The JavaScript version is a "tracing" disassembler, meaning it tracks a set of addresses to disassemble, beginning with a given start address. It reads the instruction there, calculates literal jump/branch destinations, and whether the following byte also should be an instruction. These are added to the set of addresses to disassemble from, and it loops until that set is empty. It's sort of like a flood-fill algorithm. Instructions like BRK, RTS, RTI, STP or unknown opcodes don't produce any new traces, but callers like JSR create both a trace into the subroutine and a trace to the next instruction after JSR, which is where the RTS would go anyway in the common case.
So this sort of disassembly handles straightforward code pretty well, but doesn't understand any indirection or related trickery at all. The worst cases are always-taken branches, JSRs that don't return, and code which is always interrupted without returning. In these cases, the tracer believes the next bytes are still instructions to be executed, and wanders off into la-la land through random data. Cases like JMP (abs) are a lot cleaner, because it simply throws up its hands and doesn't trace any new code, conservatively leaving more unanalyzed bytes that can then be manually poked through with new human-provided traces.
The data structures holding the disassembled instruction information do support "embedded" instructions, like BIT $00a9 holding a LDA #$00, but if that's traced it's currently not displayed well. I might leave handling that properly to the server.
The server-based disassembler incorporates a form of "symbolic execution", which is basically analyzing the hypotheticals, unknowns, timings, reachability, and runtime state of what's what as the execution might pass through a block of code. Its memory footprint is ... very large. In practice, my task is to encode what I would do as I look at a block of code, and get the machine to go through the same "thought process". Reverse engineering is what got me into AI in the first place, because it's very laborious for a human to do, and after a certain amount of time doing the same tedious mental tasks over and over, you start to get ideas for how to specify and automate it. After all, isn't offloading work from humans the entire point of computers?
I consider it fundamental requirements for the server version to disassemble
straightforward implementations of fixed jump tables, indirection, PHA PHA RTS dispatch, track mode state such as 65816 width bits and banking, and others. By modeling my own understanding of what I think I track mentally to discover these sorts of things, hopefully it will have the tools to grok more complex cases. It's a big unknown as to how much that knowledge application will compound, but it's far more likely to be more useful than trying to discover such tricks via looking at rote code patterns. Plus, it's already a good way there in terms of discovering & tracking much of the data it needs for these issues.
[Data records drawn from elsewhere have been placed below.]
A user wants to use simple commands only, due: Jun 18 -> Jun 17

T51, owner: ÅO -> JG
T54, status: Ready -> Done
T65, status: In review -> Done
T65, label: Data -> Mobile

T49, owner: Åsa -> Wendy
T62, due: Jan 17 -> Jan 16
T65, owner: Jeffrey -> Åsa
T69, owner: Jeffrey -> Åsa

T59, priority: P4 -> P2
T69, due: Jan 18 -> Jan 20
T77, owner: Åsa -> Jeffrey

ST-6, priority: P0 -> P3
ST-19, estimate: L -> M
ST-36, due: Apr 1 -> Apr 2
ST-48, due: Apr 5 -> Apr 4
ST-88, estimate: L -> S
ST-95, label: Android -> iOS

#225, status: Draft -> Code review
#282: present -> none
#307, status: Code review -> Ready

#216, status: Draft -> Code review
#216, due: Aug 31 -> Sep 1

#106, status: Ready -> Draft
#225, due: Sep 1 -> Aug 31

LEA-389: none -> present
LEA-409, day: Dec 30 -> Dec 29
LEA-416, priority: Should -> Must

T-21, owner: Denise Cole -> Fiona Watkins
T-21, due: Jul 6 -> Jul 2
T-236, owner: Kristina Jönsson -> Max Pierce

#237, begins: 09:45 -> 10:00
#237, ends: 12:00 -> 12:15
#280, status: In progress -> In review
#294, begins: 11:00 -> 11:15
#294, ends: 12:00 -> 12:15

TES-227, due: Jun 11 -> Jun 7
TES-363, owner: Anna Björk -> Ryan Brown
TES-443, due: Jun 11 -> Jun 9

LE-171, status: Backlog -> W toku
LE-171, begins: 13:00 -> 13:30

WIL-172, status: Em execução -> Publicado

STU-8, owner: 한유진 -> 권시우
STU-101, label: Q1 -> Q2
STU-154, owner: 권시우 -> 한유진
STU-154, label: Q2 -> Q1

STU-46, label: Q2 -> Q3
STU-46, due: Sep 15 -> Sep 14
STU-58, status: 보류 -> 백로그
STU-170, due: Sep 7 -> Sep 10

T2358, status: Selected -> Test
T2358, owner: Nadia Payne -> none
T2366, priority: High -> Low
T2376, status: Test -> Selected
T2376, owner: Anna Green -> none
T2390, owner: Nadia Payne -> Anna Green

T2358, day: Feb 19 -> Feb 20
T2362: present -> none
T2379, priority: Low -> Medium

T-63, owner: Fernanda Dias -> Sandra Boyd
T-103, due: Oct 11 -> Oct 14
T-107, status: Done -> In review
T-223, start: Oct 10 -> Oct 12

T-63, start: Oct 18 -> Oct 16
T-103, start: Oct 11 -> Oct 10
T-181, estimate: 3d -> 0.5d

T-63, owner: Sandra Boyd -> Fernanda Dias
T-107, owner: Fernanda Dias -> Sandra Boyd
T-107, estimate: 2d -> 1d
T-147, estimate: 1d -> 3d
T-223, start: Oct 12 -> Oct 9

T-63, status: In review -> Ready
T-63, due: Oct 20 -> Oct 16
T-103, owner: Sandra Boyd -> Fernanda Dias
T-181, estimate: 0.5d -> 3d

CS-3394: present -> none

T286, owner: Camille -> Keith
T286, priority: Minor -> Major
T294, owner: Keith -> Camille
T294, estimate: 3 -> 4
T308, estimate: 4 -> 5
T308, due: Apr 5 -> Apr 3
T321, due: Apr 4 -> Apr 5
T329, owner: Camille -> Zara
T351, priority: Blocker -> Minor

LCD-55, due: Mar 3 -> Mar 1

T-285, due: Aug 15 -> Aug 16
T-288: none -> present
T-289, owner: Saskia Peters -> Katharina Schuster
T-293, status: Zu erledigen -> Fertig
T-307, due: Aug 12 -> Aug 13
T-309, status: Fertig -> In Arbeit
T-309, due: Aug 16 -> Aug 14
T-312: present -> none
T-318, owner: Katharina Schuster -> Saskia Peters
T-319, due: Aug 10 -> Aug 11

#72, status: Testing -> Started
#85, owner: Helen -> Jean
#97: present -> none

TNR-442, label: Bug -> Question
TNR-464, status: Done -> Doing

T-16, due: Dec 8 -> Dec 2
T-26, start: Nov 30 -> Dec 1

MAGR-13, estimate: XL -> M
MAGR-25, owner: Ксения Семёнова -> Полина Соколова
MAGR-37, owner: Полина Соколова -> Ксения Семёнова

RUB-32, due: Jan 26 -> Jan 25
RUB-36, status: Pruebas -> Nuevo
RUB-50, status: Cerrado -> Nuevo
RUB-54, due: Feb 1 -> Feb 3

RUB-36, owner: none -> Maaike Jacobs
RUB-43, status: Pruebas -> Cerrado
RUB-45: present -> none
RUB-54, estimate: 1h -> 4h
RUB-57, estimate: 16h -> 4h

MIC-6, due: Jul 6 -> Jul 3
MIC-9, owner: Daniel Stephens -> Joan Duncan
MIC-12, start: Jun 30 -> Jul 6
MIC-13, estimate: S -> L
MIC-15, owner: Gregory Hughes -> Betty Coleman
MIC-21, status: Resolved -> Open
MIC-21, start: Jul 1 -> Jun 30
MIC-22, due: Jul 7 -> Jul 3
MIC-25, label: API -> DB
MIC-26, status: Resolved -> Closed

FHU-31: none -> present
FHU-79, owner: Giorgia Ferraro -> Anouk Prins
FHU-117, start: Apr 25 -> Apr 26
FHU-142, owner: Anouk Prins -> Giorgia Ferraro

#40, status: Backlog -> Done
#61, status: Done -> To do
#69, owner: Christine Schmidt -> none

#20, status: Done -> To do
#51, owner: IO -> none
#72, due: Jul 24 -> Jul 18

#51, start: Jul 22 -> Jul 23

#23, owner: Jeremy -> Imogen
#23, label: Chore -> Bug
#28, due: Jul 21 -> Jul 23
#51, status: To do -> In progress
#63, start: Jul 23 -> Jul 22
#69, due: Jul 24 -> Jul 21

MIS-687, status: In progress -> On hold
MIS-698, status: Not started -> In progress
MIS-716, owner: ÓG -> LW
A more internal requirement is that it needs to understand that in the C64 case for example, $D000 doesn't address just a single specific byte, but can address ROM, RAM, I/O, etc, so I don't handle addresses as naked 16-bit numbers internally, even in the client. That's been the biggest challenge in all of this: Creating a substrate which is capable of representing the information I need to extract from it. Most disassembler architectures simply tag addresses with a fixed set of fields, and that simply doesn't cut it, especially in older systems' code where there's banking, loaded overlays, no cleanly separated code/data areas, etc.
Of course, any analysis system is defeatable; I just think when some
portion of deeper disassembly is possible, it's stupid to just give up because 100% solutions are impossible, as many have done. It should seek to analyze the tractable cases, and potentially make more complicated cases tractable as it matures.
But I also know it's a "put up or shut up" situation in terms of believability, especially considering the history of others' claims and attempts, and I've not put up yet. That's part of why I want the JavaScript version out there, to be a human-driven version of triggering and representing these features (representation is especially challenging and is very incomplete), and to be practical without the spectre of the larger claims. It has the facility to interact with and render the output of the server, but can be fed by its own simpler disassembler as well.